QUESTÃO 1 →
Responda com base no texto sobre Salim Miguel:
(a) Onde e em que ano Salim nasceu?
(b) Com quantos anos ele passa a ver seus livros mais emblemáticos saírem por uma editora de expressão nacional?
(c) Qual editora inclui o romance A voz submersa na sua série?
QUESTÃO 2 → Liste todas as pessoas citadas pelo nome no texto sobre Salim Miguel.
QUESTÃO 3 → Transcreva do texto sobre Salim Miguel tudo o que vai de "A voz premiada" até "de Salim Miguel.".

TRECHO SELECIONADO →
Friday, 22 de November de 2024 ISSN 1519-7670 - Ano 24 - nº 1315

A voz premiada de um mestre

Poucas coisas são mais gratificantes que pegar um bom livro, retirar-se para um lugar tranqüilo e ler. Lembro-me de ter recolhido a frase num dos inúmeros romances do inglês Somerset Maugham. E ela me ocorreu ato contínuo ao encerramento da leitura de A voz submersa, de Salim Miguel.


Estou certo de que a inclusão desse romance na série já publicada pela Record, ao mesmo tempo em que é um resgate oportuno de uma parcela magistral da literatura brasileira, significa também o inteiro mérito de um operário das letras, que somente aos 82 anos tem o privilégio de ver seus livros mais emblemáticos saírem com o selo de editora de expressão nacional. O fato é também alvissareiro para leitores jovens, que agora satisfarão o gosto literário com o estilo inconfundível do autor de As desquitadas de Florianópolis.


Salim nasceu numa aldeia libanesa, em 1924, e foi trazido no colo pelos pais que migraram para o Brasil. Passou a adolescência em Biguaçu, mudando-se para Florianópolis a fim de continuar os estudos e trabalhar. Literato em progresso, passou a freqüentar a confraria dos jovens intelectuais da Ilha de Santa Catarina, sendo um dos co-fundadores do Grupo Sul, que antes do final da década de 1940 iniciou a publicação da revista batizada com o mesmo nome, na qual apareceram os primeiros trabalhos assinados por Aníbal Nunes Pires, Guido Wilmar Sassi, Adolfo Boss Júnior, Eglê Malheiros, entre tantos que logo despontariam como vanguardeiros da literatura catarinense.

LISTA DE REGISTROS →
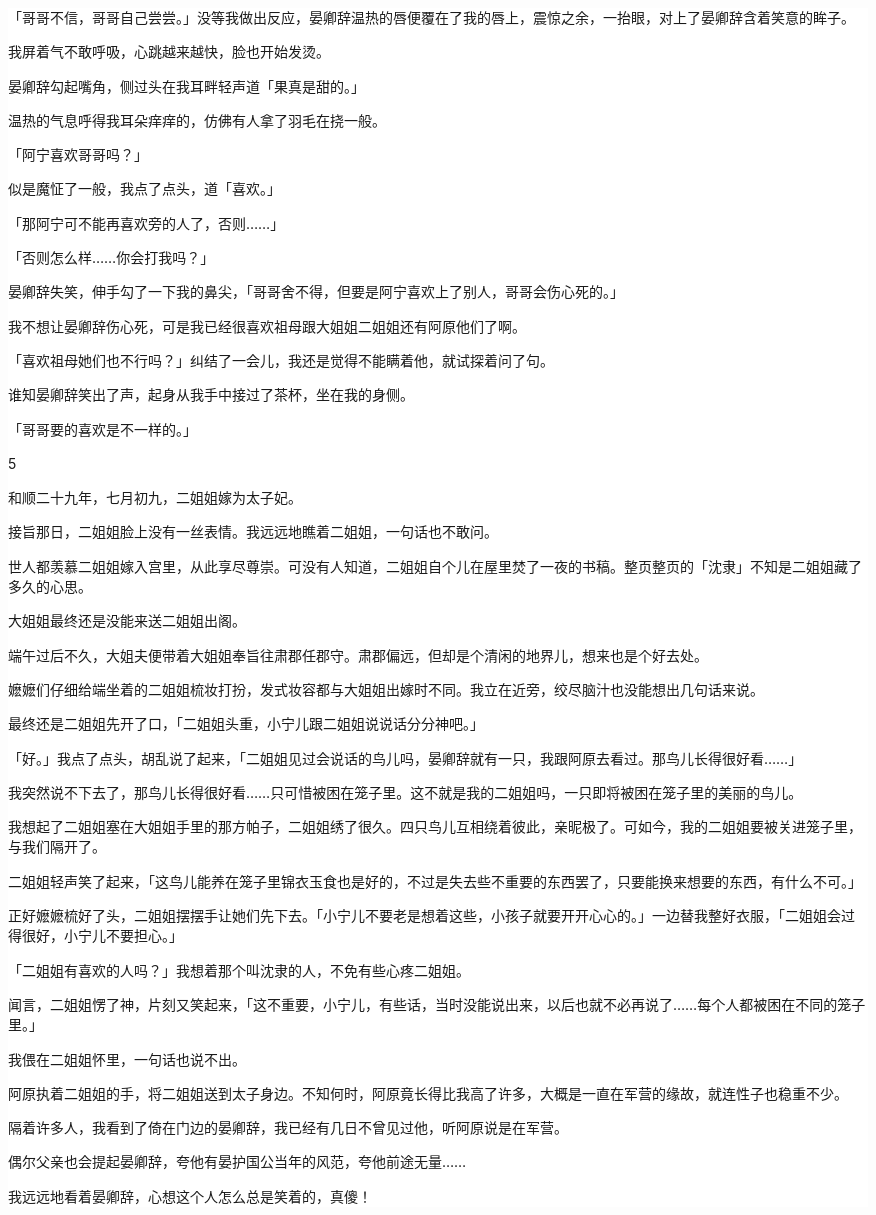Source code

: 「哥哥不信，哥哥自己尝尝。」没等我做出反应，晏卿辞温热的唇便覆在了我的唇上，震惊之余，一抬眼，对上了晏卿辞含着笑意的眸子。

我屏着气不敢呼吸，心跳越来越快，脸也开始发烫。

晏卿辞勾起嘴角，侧过头在我耳畔轻声道「果真是甜的。」

温热的气息呼得我耳朵痒痒的，仿佛有人拿了羽毛在挠一般。

「阿宁喜欢哥哥吗？」

似是魔怔了一般，我点了点头，道「喜欢。」

「那阿宁可不能再喜欢旁的人了，否则……」

「否则怎么样……你会打我吗？」

晏卿辞失笑，伸手勾了一下我的鼻尖，「哥哥舍不得，但要是阿宁喜欢上了别人，哥哥会伤心死的。」

我不想让晏卿辞伤心死，可是我已经很喜欢祖母跟大姐姐二姐姐还有阿原他们了啊。

「喜欢祖母她们也不行吗？」纠结了一会儿，我还是觉得不能瞒着他，就试探着问了句。

谁知晏卿辞笑出了声，起身从我手中接过了茶杯，坐在我的身侧。

「哥哥要的喜欢是不一样的。」

5

和顺二十九年，七月初九，二姐姐嫁为太子妃。

接旨那日，二姐姐脸上没有一丝表情。我远远地瞧着二姐姐，一句话也不敢问。

世人都羡慕二姐姐嫁入宫里，从此享尽尊崇。可没有人知道，二姐姐自个儿在屋里焚了一夜的书稿。整页整页的「沈隶」不知是二姐姐藏了多久的心思。

大姐姐最终还是没能来送二姐姐出阁。

端午过后不久，大姐夫便带着大姐姐奉旨往肃郡任郡守。肃郡偏远，但却是个清闲的地界儿，想来也是个好去处。

嬷嬷们仔细给端坐着的二姐姐梳妆打扮，发式妆容都与大姐姐出嫁时不同。我立在近旁，绞尽脑汁也没能想出几句话来说。

最终还是二姐姐先开了口，「二姐姐头重，小宁儿跟二姐姐说说话分分神吧。」

「好。」我点了点头，胡乱说了起来，「二姐姐见过会说话的鸟儿吗，晏卿辞就有一只，我跟阿原去看过。那鸟儿长得很好看……」

我突然说不下去了，那鸟儿长得很好看……只可惜被困在笼子里。这不就是我的二姐姐吗，一只即将被困在笼子里的美丽的鸟儿。

我想起了二姐姐塞在大姐姐手里的那方帕子，二姐姐绣了很久。四只鸟儿互相绕着彼此，亲昵极了。可如今，我的二姐姐要被关进笼子里，与我们隔开了。

二姐姐轻声笑了起来，「这鸟儿能养在笼子里锦衣玉食也是好的，不过是失去些不重要的东西罢了，只要能换来想要的东西，有什么不可。」

正好嬷嬷梳好了头，二姐姐摆摆手让她们先下去。「小宁儿不要老是想着这些，小孩子就要开开心心的。」一边替我整好衣服，「二姐姐会过得很好，小宁儿不要担心。」

「二姐姐有喜欢的人吗？」我想着那个叫沈隶的人，不免有些心疼二姐姐。

闻言，二姐姐愣了神，片刻又笑起来，「这不重要，小宁儿，有些话，当时没能说出来，以后也就不必再说了……每个人都被困在不同的笼子里。」

我偎在二姐姐怀里，一句话也说不出。

阿原执着二姐姐的手，将二姐姐送到太子身边。不知何时，阿原竟长得比我高了许多，大概是一直在军营的缘故，就连性子也稳重不少。

隔着许多人，我看到了倚在门边的晏卿辞，我已经有几日不曾见过他，听阿原说是在军营。

偶尔父亲也会提起晏卿辞，夸他有晏护国公当年的风范，夸他前途无量……

我远远地看着晏卿辞，心想这个人怎么总是笑着的，真傻！
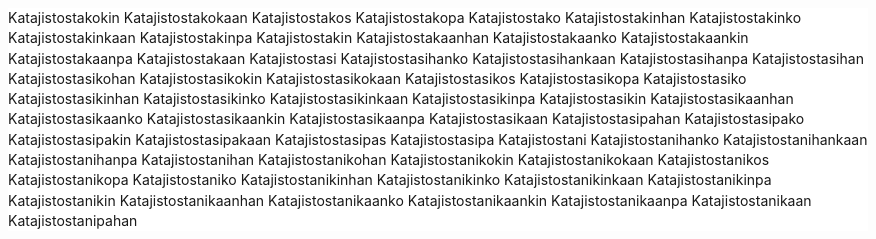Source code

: Katajistostakokin
Katajistostakokaan
Katajistostakos
Katajistostakopa
Katajistostako
Katajistostakinhan
Katajistostakinko
Katajistostakinkaan
Katajistostakinpa
Katajistostakin
Katajistostakaanhan
Katajistostakaanko
Katajistostakaankin
Katajistostakaanpa
Katajistostakaan
Katajistostasi
Katajistostasihanko
Katajistostasihankaan
Katajistostasihanpa
Katajistostasihan
Katajistostasikohan
Katajistostasikokin
Katajistostasikokaan
Katajistostasikos
Katajistostasikopa
Katajistostasiko
Katajistostasikinhan
Katajistostasikinko
Katajistostasikinkaan
Katajistostasikinpa
Katajistostasikin
Katajistostasikaanhan
Katajistostasikaanko
Katajistostasikaankin
Katajistostasikaanpa
Katajistostasikaan
Katajistostasipahan
Katajistostasipako
Katajistostasipakin
Katajistostasipakaan
Katajistostasipas
Katajistostasipa
Katajistostani
Katajistostanihanko
Katajistostanihankaan
Katajistostanihanpa
Katajistostanihan
Katajistostanikohan
Katajistostanikokin
Katajistostanikokaan
Katajistostanikos
Katajistostanikopa
Katajistostaniko
Katajistostanikinhan
Katajistostanikinko
Katajistostanikinkaan
Katajistostanikinpa
Katajistostanikin
Katajistostanikaanhan
Katajistostanikaanko
Katajistostanikaankin
Katajistostanikaanpa
Katajistostanikaan
Katajistostanipahan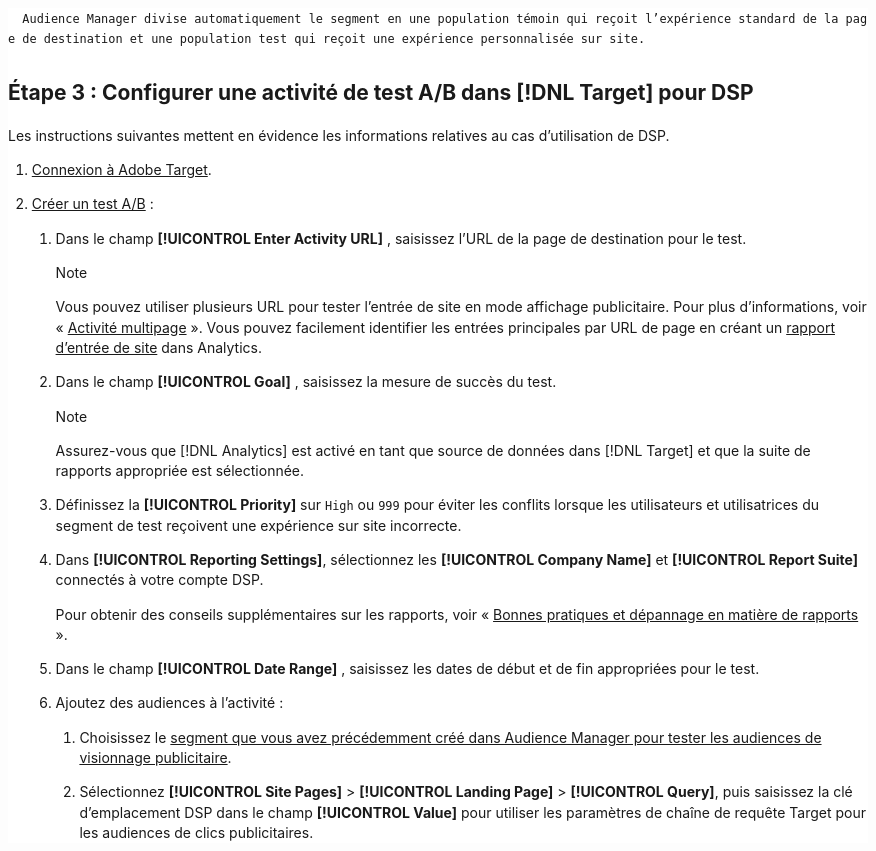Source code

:       Audience Manager divise automatiquement le segment en une population témoin qui reçoit l’expérience standard de la page de destination et une population test qui reçoit une expérience personnalisée sur site.

## Étape 3 : Configurer une activité de test A/B dans [!DNL Target] pour DSP

Les instructions suivantes mettent en évidence les informations relatives au cas d’utilisation de DSP.

1. [Connexion à Adobe Target](https://experienceleague.adobe.com/docs/target/using/introduction/target-access-from-mac.html).

1. [Créer un test A/B](https://experienceleague.adobe.com/docs/target/using/activities/abtest/create/test-create-ab.html) :

   1. Dans le champ **[!UICONTROL Enter Activity URL]** , saisissez l’URL de la page de destination pour le test.

      >[!NOTE]
      >
      >Vous pouvez utiliser plusieurs URL pour tester l’entrée de site en mode affichage publicitaire. Pour plus d’informations, voir « [Activité multipage](https://experienceleague.adobe.com/docs/target/using/experiences/vec/multipage-activity.html) ». Vous pouvez facilement identifier les entrées principales par URL de page en créant un [rapport d’entrée de site](https://experienceleague.adobe.com/en/docs/analytics-learn/tutorials/integrations/adobe-advertising-dsp/create-advertising-cloud-site-entry-reports) dans Analytics.

   1. Dans le champ **[!UICONTROL Goal]** , saisissez la mesure de succès du test.

      >[!NOTE]
      >
      >Assurez-vous que [!DNL Analytics] est activé en tant que source de données dans [!DNL Target] et que la suite de rapports appropriée est sélectionnée.

   1. Définissez la **[!UICONTROL Priority]** sur `High` ou `999` pour éviter les conflits lorsque les utilisateurs et utilisatrices du segment de test reçoivent une expérience sur site incorrecte.

   1. Dans **[!UICONTROL Reporting Settings]**, sélectionnez les **[!UICONTROL Company Name]** et **[!UICONTROL Report Suite]** connectés à votre compte DSP.

      Pour obtenir des conseils supplémentaires sur les rapports, voir « [Bonnes pratiques et dépannage en matière de rapports](https://experienceleague.adobe.com/docs/analytics/analyze/reports-analytics/report-troubleshooting.html) ».

   1. Dans le champ **[!UICONTROL Date Range]** , saisissez les dates de début et de fin appropriées pour le test.

   1. Ajoutez des audiences à l’activité :

      1. Choisissez le [segment que vous avez précédemment créé dans Audience Manager pour tester les audiences de visionnage publicitaire](#view-through-framework).

      1. Sélectionnez **[!UICONTROL Site Pages]** > **[!UICONTROL Landing Page]** > **[!UICONTROL Query]**, puis saisissez la clé d’emplacement DSP dans le champ **[!UICONTROL Value]** pour utiliser les paramètres de chaîne de requête Target pour les audiences de clics publicitaires.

RESPOSTA 1 →
(a) Numa aldeia libanesa, em 1924.
(b) Aos 82 anos.
(c) A Record.

RESPOSTA 2 →
Somerset Maugham
Salim Miguel
Aníbal Nunes Pires
Guido Wilmar Sassi
Adolfo Boss Júnior
Eglê Malheiros

RESPOSTA 3 →
A voz premiada de um mestre

Poucas coisas são mais gratificantes que pegar um bom livro, retirar-se para um lugar tranqüilo e ler. Lembro-me de ter recolhido a frase num dos inúmeros romances do inglês Somerset Maugham. E ela me ocorreu ato contínuo ao encerramento da leitura de A voz submersa, de Salim Miguel.